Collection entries
========

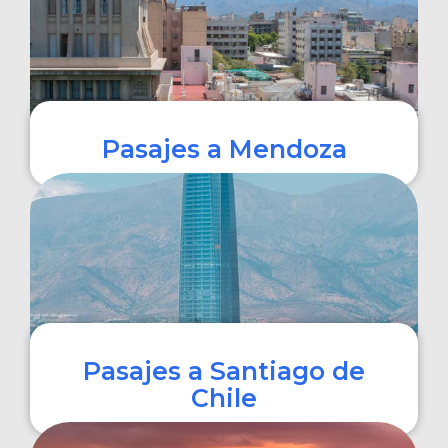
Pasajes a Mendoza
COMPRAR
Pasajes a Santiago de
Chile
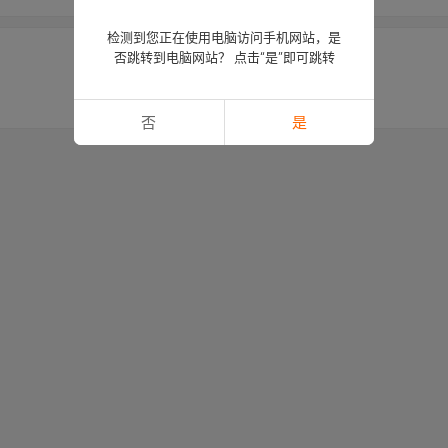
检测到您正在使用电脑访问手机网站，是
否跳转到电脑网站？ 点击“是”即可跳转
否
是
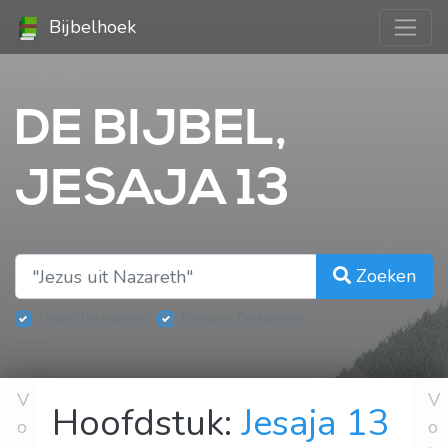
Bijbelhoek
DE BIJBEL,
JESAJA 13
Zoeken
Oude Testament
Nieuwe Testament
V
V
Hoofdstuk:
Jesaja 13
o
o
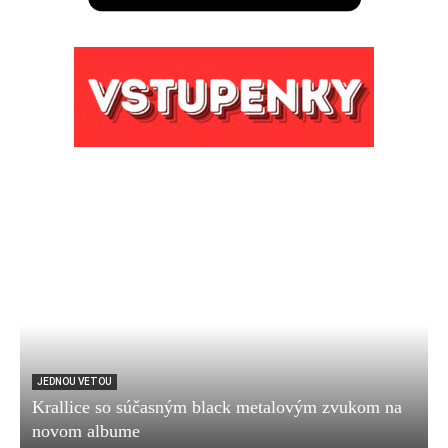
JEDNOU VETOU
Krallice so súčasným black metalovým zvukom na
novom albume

========

Your goal: Where a line of the records above holds the word "Pasajes", copy that line.

Reply to the task:
Pasajes a Mendoza
Pasajes a Santiago de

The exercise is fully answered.